Flow virometry for water-quality assessment: Protocol optimization for a model virus and automation of data analysis
Data files
Jan 04, 2023 version files 1.12 GB
Abstract
Flow virometry (FVM) can support advanced water treatment and reuse by delivering near real-time information about viral water quality. But maximizing the potential of FVM in water treatment and reuse applications requires protocols to facilitate data validation and interlaboratory comparison—as well as approaches to protocol design to extend the suite of viruses that FVM can feasibly and efficiently monitor. In the npj Clean Water article “Flow virometry for water-quality assessment: Protocol optimization for a model virus and automation of data analysis,” we address these needs by first optimizing a sample-preparation protocol for a model virus (T4 bacteriophage) using a fractional factorial experimental design. We then compare manual and algorithmic methods of analyzing complex FCM data collected by applying the optimized protocol to (i) a clean solution spiked with a variety of biological and non-biological viral surrogates [mixed-target experiment], and (ii) tertiary treated wastewater effluent spiked with T4 bacteriophage and two sizes of fluorescent polystyrene beads [environmental spike experiment]. This repository contains the FCM data used to develop the optimized protocol and to test the two analytical methods.
Methods
All data were collected by analyzing a 10-mL volume of the sample in question using the 488 nm (blue) solid-state laser, the lowest possible instrument flowrate (5 mL/min), and a FITC = 800 threshold on a NovoCyte 2070V Flow Cytometer coupled with a NovoSampler Pro autosampler (Agilent). Green fluorescence (FITC) intensity was collected at 530 ± 30 nm; forward and side scatter (FSC and SSC) intensities were collected as well. For the optimization experiments, 10 mL of an unstained control was run after each sample. The instrument was flushed in between each sample and control by running 150 mL of 1x NovoClean solution (Agilent) followed by 150 mL of MQ water through the SIP at the highest instrument flow rate (120 mL/min). Instrument performance was ensured by performing the instrument’s built-in quality control (QC) test at least monthly. The FCM data were exported directly to .fcs (the standard format for flow cytometry/virometry data) files. All of the raw .fcs files used for the optimization experiments, mixed-target experiments, and environmental spike experiments are provided in this repository. For the mixed-target and environmental spike experiments, these .fcs files were then manually gated and exported to .csv files for use in downstream, algorithmically assisted analysis. Each of these .csv files is provided in this repository as well.
Usage notes
For our analysis, we used the following tools: FlowJoTM 10 software (Becton Dixon & Company) to manually open and analyze the .fcs files, and to convert these files to .csv files where needed; Rstudio (version 2021.9.1.372) for downstream analysis of results and data obtained using FlowJo; MATLAB® software (version R2021a; MathWorks) to perform additional downstream analysis; and Excel (version 16.68; Microsoft) to manually inspect the .csv files. A list of free and open-source alternative programs that can be used to analyze the .fcs files contained in this repository can be found at https://floreada.io/flow-cytometry-software. A variety of free and open-source alternative programs (e.g., Google Sheets) exist to analyze the .csv files contained in this repository.

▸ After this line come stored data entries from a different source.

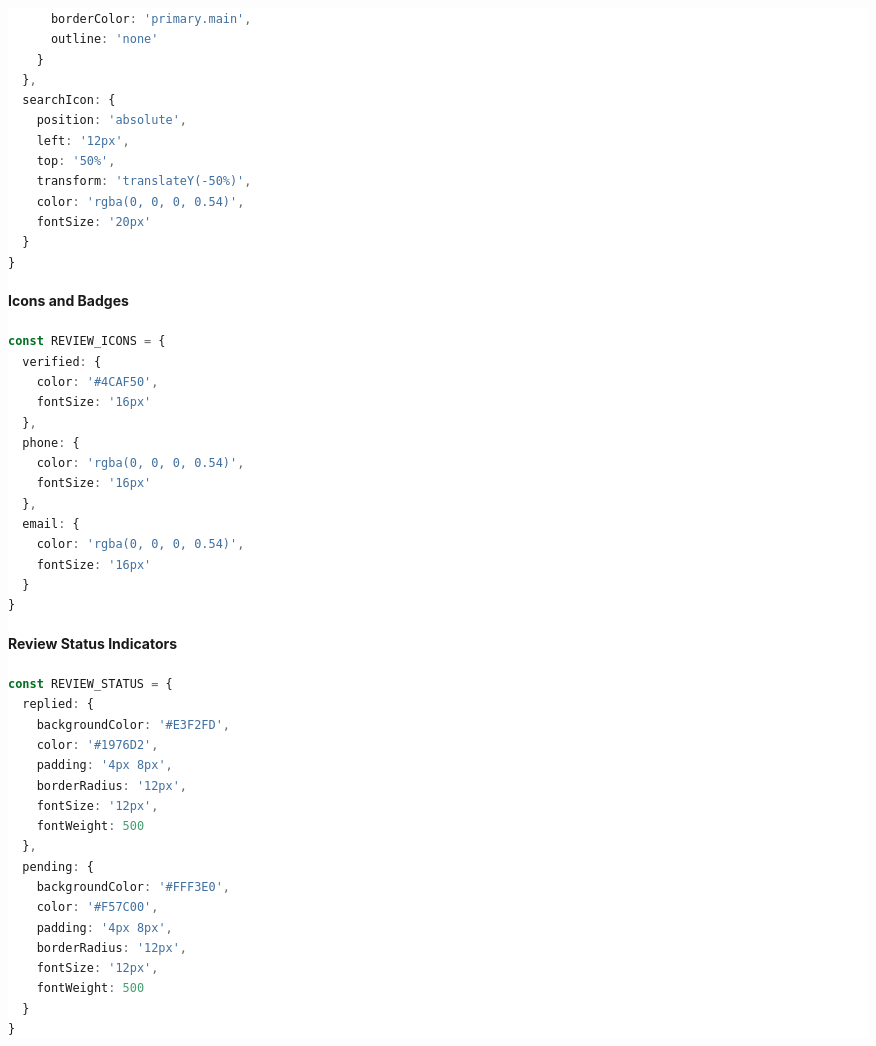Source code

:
 ```typescript
      borderColor: 'primary.main',
      outline: 'none'
    }
  },
  searchIcon: {
    position: 'absolute',
    left: '12px',
    top: '50%',
    transform: 'translateY(-50%)',
    color: 'rgba(0, 0, 0, 0.54)',
    fontSize: '20px'
  }
}
```

#### Icons and Badges
```typescript
const REVIEW_ICONS = {
  verified: {
    color: '#4CAF50',
    fontSize: '16px'
  },
  phone: {
    color: 'rgba(0, 0, 0, 0.54)',
    fontSize: '16px'
  },
  email: {
    color: 'rgba(0, 0, 0, 0.54)',
    fontSize: '16px'
  }
}
```

#### Review Status Indicators
```typescript
const REVIEW_STATUS = {
  replied: {
    backgroundColor: '#E3F2FD',
    color: '#1976D2',
    padding: '4px 8px',
    borderRadius: '12px',
    fontSize: '12px',
    fontWeight: 500
  },
  pending: {
    backgroundColor: '#FFF3E0',
    color: '#F57C00',
    padding: '4px 8px',
    borderRadius: '12px',
    fontSize: '12px',
    fontWeight: 500
  }
}
```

For the optimization experiments, subsequent direct analysis of these data (manual gating and calculation of the number, mean fluorescence intensity, and coefficient of variation of all gated particles) was performed using FlowJoTM 10 software (Becton Dixon & Company). The FrF2 package in Rstudio (version 2021.9.1.372) was then used to quantify the main and two-way interaction effects of each factor tested in the optimization. Documentation for this package is available at https://www.rdocumentation.org/packages/FrF2/versions/2.1/topics/FrF2-package.
For the mixed-target and environmental spike experiments, subsequent direct analysis of these data through manual gating was performed using the same FlowJo software. The FlowJo software was then used to export the gated data to .csv files, FlowJoTM 10 software. A log transformation was applied to these data, after which features were standardized by centering and rescaling to standard deviation 1. Rstudio (version 2021.9.1.372) was used to apply the OPTICS implementation available in the dbscan package (Hahsler et al. 2019). MATLAB® software (version R2021a; MathWorks) was then used to inspect reachability plots of the OPTICS-ordered data for manual extraction. Finally, we applied the opticskxi package available in R (Charlton 2019) for automated extraction, with parameters described in the companion article to this dataset.